Thursday, October 20, 2011

Recommendations for Paris

I'm not an expert on Paris, but while the trip is fresh in my brain, I thought it might make sense to distill the trip for everyone and provide recommendations from our experience.

1.  Try to find a hotel in a fairly central location.  If you do this, most things in Paris are walkable, which allows you to explore even more of the city.

2.  While I loved walking around Paris, our feet would usually start protesting 3/4 through the day.  As a result, I definitely recommend walking away from your hotel all day and then just taking the Metro back.  The Paris Metro is phenomenal and easy to use.  There are stops virtually everywhere.

3.  Everyone is obsessed with buying the Museum Pass, but we skipped it.  We were there for a week and unless we wanted to do all our museum-pass heavy things in a short period, it just didn't make sense for us.  We didn't necessarily want to see every museum in Paris, and planned our trip around more casual events.  Try to figure out how you want to spend your vacation before you necessarily buy the Museum Pass.

4.  Speaking of museums, the Louvre is the most famous, and also the most heinous.  You might need to go because you are in Paris, but it will likely be overcrowded and very hot in some rooms (it was hotter in the Louvre than outside for us).  Maybe go in, see the Mona Lisa and the Winged Victory and call it a day unless you are very interested in more ancient art.

5.  The Musee d'Orsay is a much more manageable museum than the Louvre, and can be strolled in a couple of hours.  It houses a lot more popular artists to modern crowds - Van Gogh, Degas, Monet, etc. - so it can be a lot more enjoyable.  It was crowded but nothing like the Louvre.

6.  Go to the Rodin Garden on a nice day.  The line at this museum is little to nonexistent, and seeing the garden only costs 1 euro.  The garden has a lot of Rodin's highlights and it is a beautiful setting to relax on a bench in between other activities.

7.  The Arc de Triomphe is an underrated place.  Of the Eiffel Tower and Notre Dame, this is the easiest place to get a view because the line is very short.  Notre Dame and the Arc both require hundreds of stairs, however, so make sure you consider whether you are up for that.  (We were panting by the end but didn't need to take any breaks.)

8.  Definitely do the Eiffel Tower, but make sure when you go you purchase tickets in advance for a particular entry time.  The line will otherwise be one or two hours, which is fairly unbearable.  You should go to the second platform at least, since that is where the best views are.  If you are up for it, there is almost no line to walk to the second platform instead of taking the elevator.

9.  The Champ de Mars park in front of the Eifffel Tower is the perfect place for a picnic.  Pick up your picnic supplies on the nearby Rue Cler (in between Rue de Grenelle and Av. de la Motte Piquet) and stroll over to the park.  Make sure you find a bench facing the Tower.

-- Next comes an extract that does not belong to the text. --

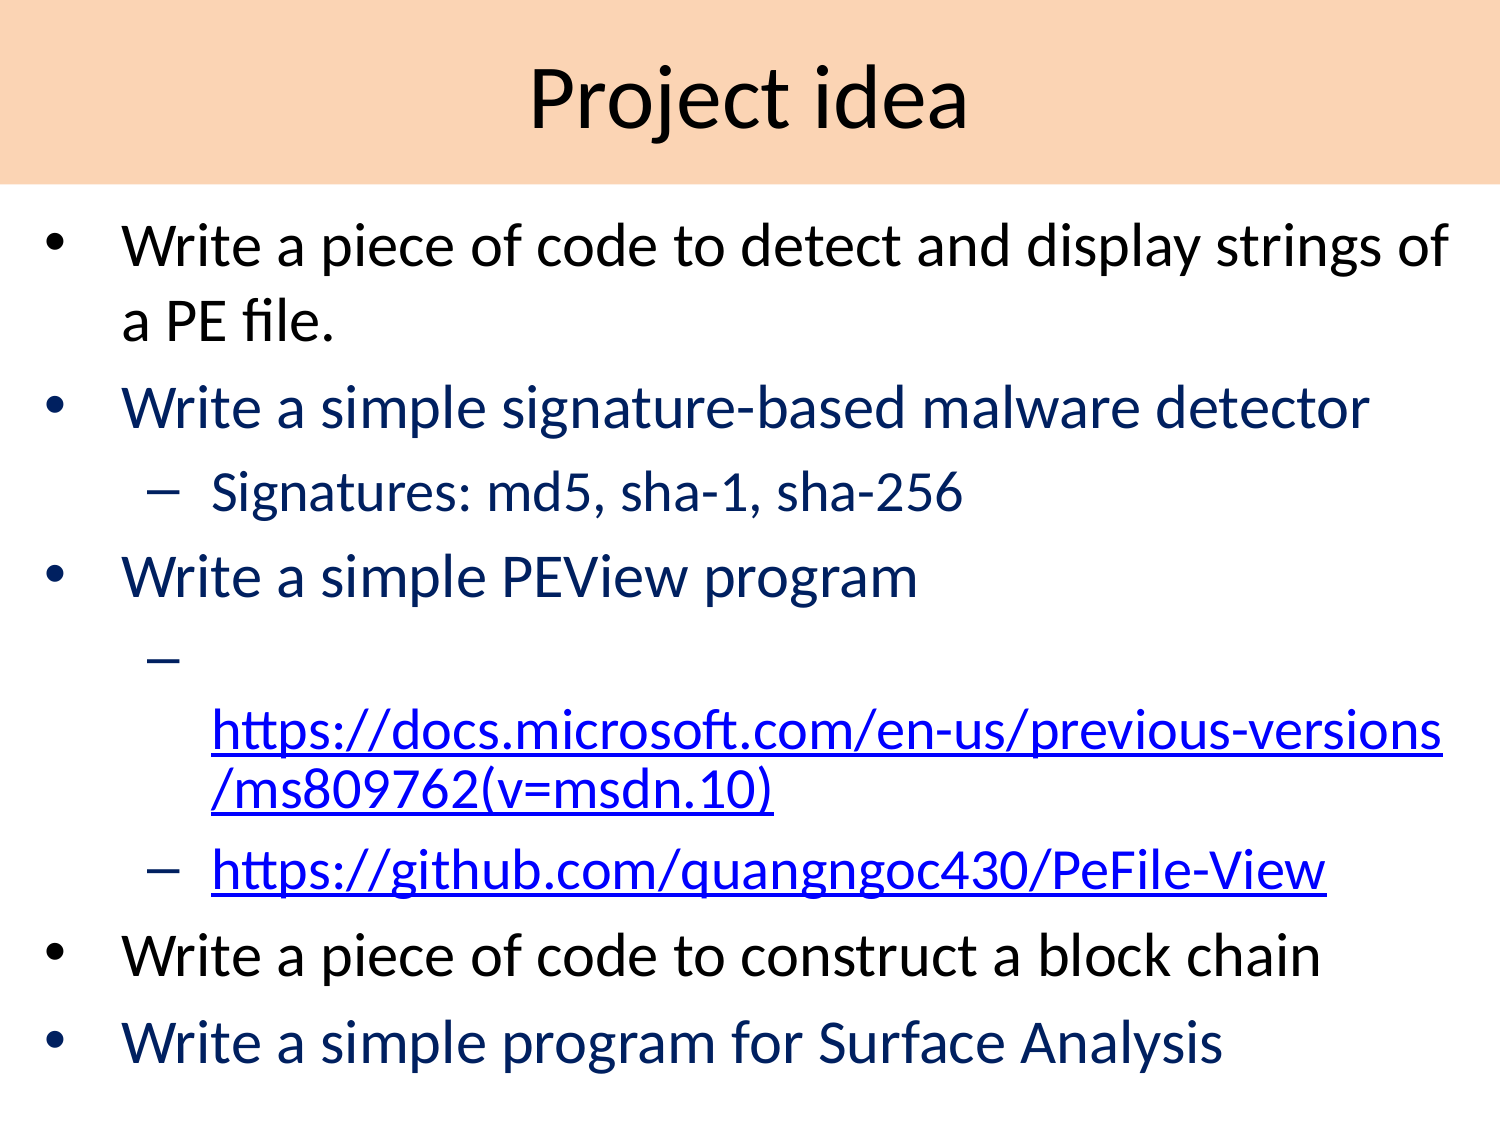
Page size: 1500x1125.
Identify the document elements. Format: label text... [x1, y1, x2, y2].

10.  If you are of the food-obsessed persuasion, like me, I definitely recommend visiting E. Dehilleron (old-fashioned cookware store shopped at by Julia Child and Ina Garten) and Hediard (fine ingredient store selling teas, spices, chocolates, and more).  Patrick Roger was our favorite chocolate shop.

11.  Try to walk around as many neighborhoods as possible - ideally on the less touristy streets.  We especially loved Marais and the Left Bank.  (Be sure to visit Place de Vosges if you go to Marais.)

12.  The books we used and relied upon heavily were Rick Steves' Guide to Paris and Hungry for Paris.  Rick Steves' book has walking tours of many museums and sites, and also has walking tours of some of the exceptional neighborhoods in Paris.  I highly recommend this book and carried it with us everywhere.  All the restaurants we visited from Hungry for Paris were exceptional - much better than the random lunch spots we popped into.  If you are interested in planning out your meals in Paris and going to restaurants with a purpose, this book is perfect.  (We actually didn't get a reservation until we got there, and once we did we relied upon our concierge to make them for us at the restaurants I picked out.  We couldn't get into some of my choices, but we got into most.)

13.  Last but not least, here is my map of Paris, with a detailed key of all the color-coding up top.  I will try to update it sometime to put my personal notes in there now that we've visited everything.  (HFP = Hungry for Paris and DL = David Lebovitz.)

I hope you have the opportunity to go to Paris soon.  And if you have any recommendations for how I can manage to move there, I'm all ears.


  1. i might have to go back to paris soon, since you've done all the work for me! it's been over a decade (eeps!) since i was there, tho i'm proud to say that i did hit some of your recommended spots. that might be giving me a bit too much credit, since i visited a friend who was doing her study abroad there at the time, so she obviously had some inside scoop of her own.

  2. My Dad calls it "the 5-minute Louvre"...straight to the Mona Lisa and straight back out. I think we waited in line about 2 hours to do the 5-minute Louvre.